Task requirements:
Give back all of the data, word for word.

[Joint position lists]
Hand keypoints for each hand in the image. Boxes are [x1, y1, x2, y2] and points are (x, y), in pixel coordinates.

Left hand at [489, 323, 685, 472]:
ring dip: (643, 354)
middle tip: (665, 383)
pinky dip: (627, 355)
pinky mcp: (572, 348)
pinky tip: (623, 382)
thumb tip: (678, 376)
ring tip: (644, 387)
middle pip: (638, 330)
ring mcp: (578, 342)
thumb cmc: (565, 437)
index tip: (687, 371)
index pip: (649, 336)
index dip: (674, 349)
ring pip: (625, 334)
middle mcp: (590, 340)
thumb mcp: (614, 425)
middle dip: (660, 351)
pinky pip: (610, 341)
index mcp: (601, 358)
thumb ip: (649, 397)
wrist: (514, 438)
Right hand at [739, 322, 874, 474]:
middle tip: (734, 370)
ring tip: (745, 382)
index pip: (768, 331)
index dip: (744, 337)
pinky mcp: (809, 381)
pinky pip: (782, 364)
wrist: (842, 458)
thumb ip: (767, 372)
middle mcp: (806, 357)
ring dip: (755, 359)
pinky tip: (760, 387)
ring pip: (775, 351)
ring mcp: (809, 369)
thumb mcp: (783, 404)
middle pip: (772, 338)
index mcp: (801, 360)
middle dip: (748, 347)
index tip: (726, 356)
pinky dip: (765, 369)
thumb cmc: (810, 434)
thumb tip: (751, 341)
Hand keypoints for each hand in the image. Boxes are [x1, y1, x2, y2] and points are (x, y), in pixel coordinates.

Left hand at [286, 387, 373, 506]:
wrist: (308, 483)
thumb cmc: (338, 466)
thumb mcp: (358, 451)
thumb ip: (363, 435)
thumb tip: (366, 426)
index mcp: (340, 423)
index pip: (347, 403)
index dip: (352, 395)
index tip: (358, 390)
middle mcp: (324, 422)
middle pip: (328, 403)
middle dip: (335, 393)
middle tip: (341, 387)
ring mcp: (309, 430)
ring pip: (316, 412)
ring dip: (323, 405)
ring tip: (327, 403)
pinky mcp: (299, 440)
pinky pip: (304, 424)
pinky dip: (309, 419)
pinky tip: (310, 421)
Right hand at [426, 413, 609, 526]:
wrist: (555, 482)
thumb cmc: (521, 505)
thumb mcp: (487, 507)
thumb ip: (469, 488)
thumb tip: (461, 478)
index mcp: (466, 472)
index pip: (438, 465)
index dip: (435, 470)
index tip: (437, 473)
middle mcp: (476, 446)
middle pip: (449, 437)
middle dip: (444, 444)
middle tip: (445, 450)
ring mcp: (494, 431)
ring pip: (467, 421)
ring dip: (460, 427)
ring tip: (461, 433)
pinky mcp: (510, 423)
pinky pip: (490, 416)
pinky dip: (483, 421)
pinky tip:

Solution to this task:
Hand keypoints for each hand in the image. Boxes are [x1, y1, x2, y2] and points are (x, y), in pixel coordinates.

Left hand at [489, 323, 685, 472]:
ring dip: (643, 354)
middle tip: (665, 383)
pinky dip: (627, 355)
pinky mcp: (572, 348)
pinky tip: (623, 382)
thumb tip: (678, 376)
ring tip: (644, 387)
middle pip: (638, 330)
ring mcp: (578, 342)
thumb cmc: (565, 437)
index tip: (687, 371)
index pip: (649, 336)
index dip: (674, 349)
ring pip: (625, 334)
middle mcp: (590, 340)
thumb mcp: (614, 425)
middle dip: (660, 351)
pinky pip: (610, 341)
index mcp: (601, 358)
thumb ip: (649, 397)
wrist: (514, 438)
Right hand at [739, 322, 874, 474]:
middle tip: (734, 370)
ring tip: (745, 382)
index pip: (768, 331)
index dip: (744, 337)
pinky mcp: (809, 381)
pinky pip: (782, 364)
wrist: (842, 458)
thumb ip: (767, 372)
middle mcp: (806, 357)
ring dip: (755, 359)
pinky tip: (760, 387)
ring pip: (775, 351)
ring mcp: (809, 369)
thumb mcp: (783, 404)
middle pip: (772, 338)
index mcp: (801, 360)
middle dip: (748, 347)
index tip: (726, 356)
pinky dip: (765, 369)
thumb cmc: (810, 434)
thumb tip: (751, 341)
Hand keypoints for each hand in the image. Boxes are [x1, y1, x2, y2] and points are (x, y), in pixel coordinates.

Left hand at [286, 387, 373, 506]:
wrist: (308, 483)
thumb cmc: (338, 466)
thumb mcp: (358, 451)
thumb ip: (363, 435)
thumb tip: (366, 426)
index mcp: (340, 423)
index pip: (347, 403)
index dip: (352, 395)
index tip: (358, 390)
middle mcp: (324, 422)
middle pip: (328, 403)
middle dip: (335, 393)
middle tip: (341, 387)
ring mcp: (309, 430)
ring pip: (316, 412)
ring dip: (323, 405)
ring tip: (327, 403)
pinky mcp: (299, 440)
pinky pip: (304, 424)
pinky dip: (309, 419)
pinky tip: (310, 421)
Right hand at [426, 413, 609, 526]:
wrist: (555, 482)
thumb cmc: (521, 505)
thumb mcp: (487, 507)
thumb ip: (469, 488)
thumb tip: (461, 478)
index mcp: (466, 472)
index pip: (438, 465)
index dip: (435, 470)
index tip: (437, 473)
middle mcp: (476, 446)
middle pip: (449, 437)
middle dip: (444, 444)
middle tip: (445, 450)
ring mcp: (494, 431)
ring pip: (467, 421)
ring dip: (460, 427)
ring tip: (461, 433)
pinky mcp: (510, 423)
pinky pip: (490, 416)
pinky dip: (483, 421)
pinky tip:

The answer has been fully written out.